Mexican land grant in California

Rancho Entre Napa was a 7000 acre Mexican land grant in present-day Napa County, California given in 1836 by Governor Mariano Chico to Nicholas Higuera. The grant extended along the west bank of the Napa River from present-day Napa south to Carneros Creek.

==History==
Nicholas Higuera was a soldier in San Francisco from 1819–1823, and alcalde at Sonoma. Higuera married Marta Frias. Higuera was granted the one square league Rancho Entre Napa, and the 2588 acre Rancho Rincon de los Carneros.

Unlike most Mexican land grants in California that remained intact at the end of the Mexican era, Rancho Entre Napa was subdivided. Higuera subdivided and sold much of the land in 1847, retaining 877 acre for himself. With the cession of California to the United States following the Mexican-American War, the 1848 Treaty of Guadalupe Hidalgo provided that the land grants would be honored. As required by the Land Act of 1851, 16 claims were filed with the Public Land Commission in 1852 for 14 tracts (Land Cases 80 ND, 108 ND, 113 ND, 152 ND, 160 ND, 171 ND, 172 ND, 176 ND, 177 ND, 231 ND, 242 ND, 244 ND, 260 ND, and 365 ND) of Rancho Entre Napa and 2 tracts (Land Cases 282 ND and 296 ND) of Rancho Rincon de los Carneros.

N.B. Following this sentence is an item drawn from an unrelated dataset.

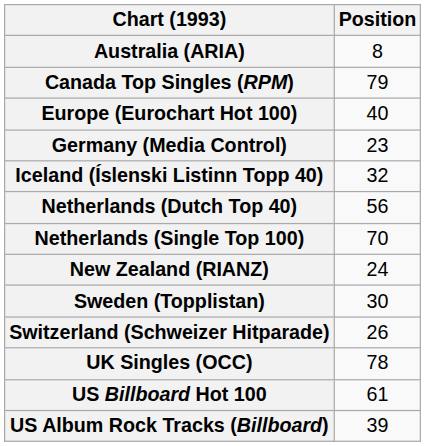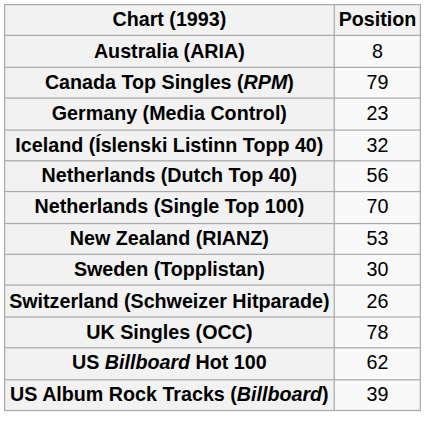- row: Europe (Eurochart Hot 100) | 40
New Zealand (RIANZ) | Position: 24 -> 53
US Billboard Hot 100 | Position: 61 -> 62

Nathan Coombs (1826-1877) arrived in the Napa Valley in 1845, and bought a small piece of Rancho Tulucay on the east side of the Napa River from Juarez Cayetano. Coombs purchased 325 acre of Rancho Napa on the east side of the Napa River from Salvador Vallejo in 1847. Coombs purchased 80 acre of Rancho Entre Napa from Nicholas Higuera in 1847, and founded and laid out the town of Napa on Rancho Entre Napa in 1848.